Anti-Abuse Rules: Final regulations clarify that the look-through rules do not apply to nonconsolidated C corporations where the principal purpose of an upper tier borrowing funds is to allow the amount of the taxpayer's basis allocable to trades or businesses not subject to Section 163(j) to increase.
Business Interest Limitation Guidance for PE and VC Funds with International Structures
The final regulations specify that the no-negative ATI rule applies to the CFC group as a whole, rather than disallowing negative ATI of an individual CFC group member when computing the group’s ATI.
CFCs may not deduct foreign income taxes in their calculation of ATI, regardless of the U.S. shareholder’s election to deduct or credit these taxes.
Anti-abuse rules for intragroup transactions were expanded to include transactions with a principal purpose of affecting the CFC group’s Section 163(j) limitation by increasing or decreasing not only ATI, but also by adjusting business interest income.
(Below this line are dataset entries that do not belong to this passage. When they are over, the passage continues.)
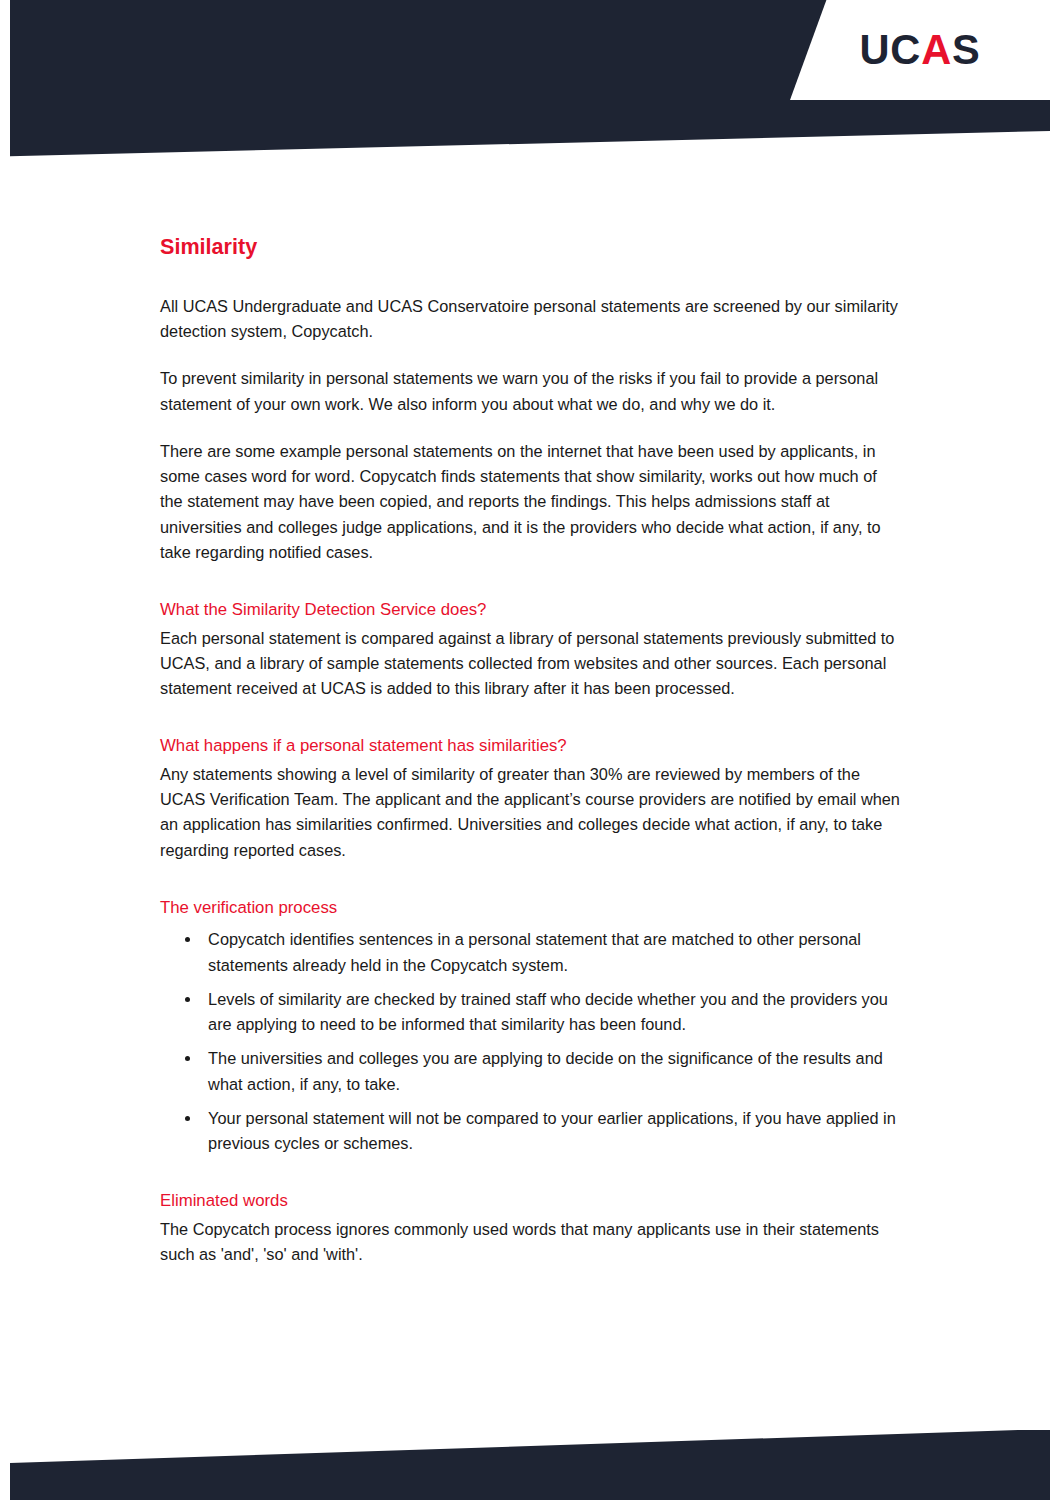UCAS
Similarity
All UCAS Undergraduate and UCAS Conservatoire personal statements are screened by our similarity detection system, Copycatch.
To prevent similarity in personal statements we warn you of the risks if you fail to provide a personal statement of your own work. We also inform you about what we do, and why we do it.
There are some example personal statements on the internet that have been used by applicants, in some cases word for word. Copycatch finds statements that show similarity, works out how much of the statement may have been copied, and reports the findings. This helps admissions staff at universities and colleges judge applications, and it is the providers who decide what action, if any, to take regarding notified cases.
What the Similarity Detection Service does?
Each personal statement is compared against a library of personal statements previously submitted to UCAS, and a library of sample statements collected from websites and other sources. Each personal statement received at UCAS is added to this library after it has been processed.
What happens if a personal statement has similarities?
Any statements showing a level of similarity of greater than 30% are reviewed by members of the UCAS Verification Team. The applicant and the applicant’s course providers are notified by email when an application has similarities confirmed. Universities and colleges decide what action, if any, to take regarding reported cases.
The verification process
Copycatch identifies sentences in a personal statement that are matched to other personal statements already held in the Copycatch system.
Levels of similarity are checked by trained staff who decide whether you and the providers you are applying to need to be informed that similarity has been found.
The universities and colleges you are applying to decide on the significance of the results and what action, if any, to take.
Your personal statement will not be compared to your earlier applications, if you have applied in previous cycles or schemes.
Eliminated words
The Copycatch process ignores commonly used words that many applicants use in their statements such as 'and', 'so' and 'with'.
The CFC group election will not be an annual election but each designated U.S. person must attach a statement about the CFC group election to relevant federal income tax or information returns for each taxable year in which the election is in effect.
Additional regulations are being examined for applying the Section 163(j) limitation to CFCs and U.S. persons with effectively connected income (ECI).
These final regulations were part of a last minute push by the Trump Administration to issue guidance following the enactment of the TCJA. They were published in the Federal Register on Jan. 19, 2021. They took effect on Jan. 13, 2021 and are applicable to tax years beginning on or after March 14, 2021. However, President Biden has asked agencies to consider a 60-day delay on effective dates for rules published in the Federal Register as of his inauguration. It is unclear if Treasury and the IRS will grant this request.
These final regulations provide in many aspects much-needed clarification of the 2020 proposed regulations and taxpayers may rely on them in their entirety for tax years beginning after Dec. 31, 2017.